## Problems and tasks
1 > Answer these questions from the patent excerpt on thermoelectric elements:
(a) According to one aspect of the invention, what general shape does the electrical connector have?
(b) Which materials is the electrical connector preferably made of?
(c) Relative to the axis X, in what direction is the hot side electrical connection made?
2 > Extend the patent excerpt on thermoelectric elements by writing the paragraphs that would follow its final sentence.

Reading text Block Start

Thus the band operates in the manner of an accordion, being able to fold up when the thermoelectric elements contract and open out when the thermoelectric elements expand. Because of this stress-absorbing intermediate portion, the first portion and the second portion may be deformed independently, to adapt to the specific deformation of each thermoelectric element.

According to one aspect of the invention, the electrical connector has the general shape of a figure of eight. This particular shape of the connector enables the two thermoelectric elements to be decoupled mechanically, while their electrical connection is ensured.

Advantageously, the electrical connector is preferably made of copper, aluminum, or nickel.

The invention mainly relates to an assembly consisting of a first thermoelectric element 4, a second thermoelectric element 5 and an electrical connector 13 as described above.

The invention also relates to a thermoelectric device with a main axis X, comprising at least two thermoelectric columns, each extending parallel to the main axis X, each thermoelectric column having a hollow tubular shape formed by an alignment of ring-shaped thermoelectric elements for generating an electric current by the action of a thermal gradient between their inner faces in contact with a first cold fluid and their outer faces in contact with a second hot fluid, an electrical connection on the cold side being formed in a direction parallel to the axis X between the inner faces of the adjacent thermoelectric elements, arranged in pairs, belonging to the same thermoelectric column. This device is mainly characterized in that a hot side electrical connection is made in a direction perpendicular to the axis X between the outer faces of the adjacent thermoelectric elements, arranged two by two to form pairs, and belonging to two different thermoelectric columns.

Reading text Block End
Information supplied Block Start

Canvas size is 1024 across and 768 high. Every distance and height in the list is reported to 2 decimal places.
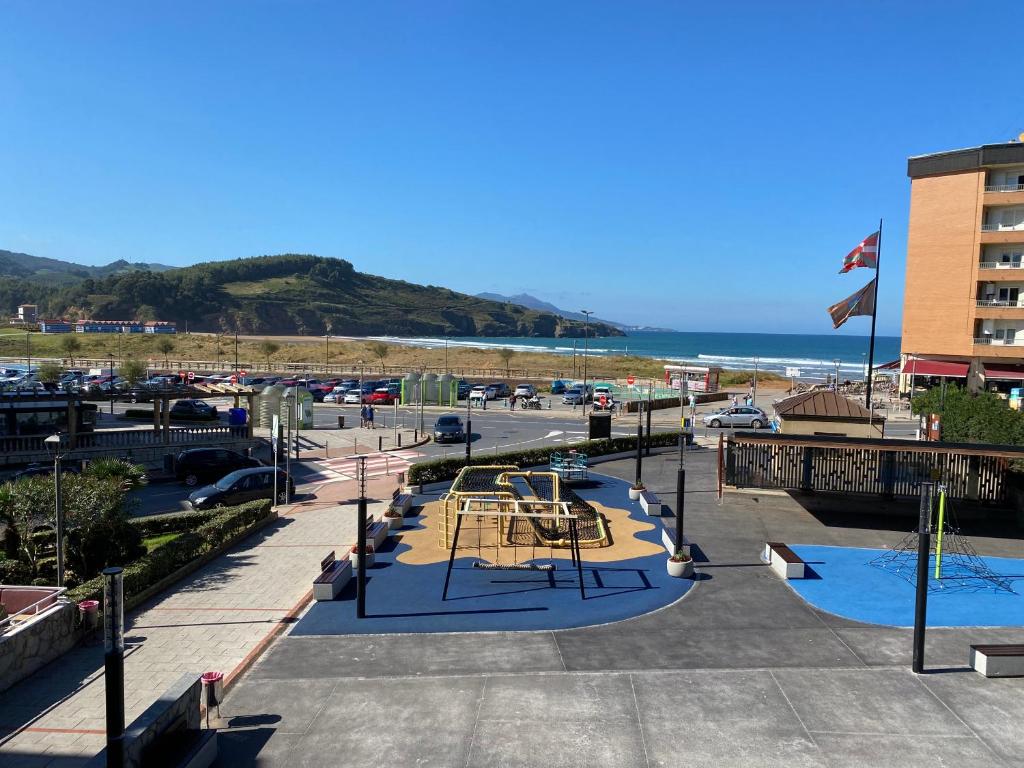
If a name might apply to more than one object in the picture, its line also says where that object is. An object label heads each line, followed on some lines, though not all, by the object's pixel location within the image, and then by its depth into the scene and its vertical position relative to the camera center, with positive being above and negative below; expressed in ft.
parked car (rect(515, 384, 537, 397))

Information supplied Block End

## Responses by item number
1 >
(a) The general shape of a figure of eight.
(b) Copper, aluminum, or nickel.
(c) Perpendicular to the axis X.

2 >
The electrical connection between the outer faces of the thermoelectric elements is therefore no longer made within a single column, but between two adjacent columns.

The flow of the current thus takes place from one column to the other on the outer faces of the thermoelectric elements, and also within each column on the inner faces of the thermoelectric elements.

The hot side electrical connection is made, for each pair of thermoelectric elements, by means of an electrical connector as described above, connecting the outer face of a thermoelectric element belonging to a first thermoelectric column to the outer face of a thermoelectric element belonging to a second thermoelectric column.

Optionally, each electrical connector is surrounded by heat exchange fins, preferably designed in copper, aluminum or nickel.

In practice, for each pair of thermoelectric elements, said electrical connector is assembled onto the outer faces of the thermoelectric elements by brazing at a temperature above 500° C.

According to one aspect of the invention, the thermoelectric device comprises electrical insulation means between two adjacent pairs of thermoelectric elements. More precisely, these electrical insulation means consist of an insulating layer, preferably designed in mica. These insulating layers are also in the shape of a figure of eight, to match the shape of the electrical connector. Their function is to prevent electrical short circuits between the pairs of thermoelectric elements.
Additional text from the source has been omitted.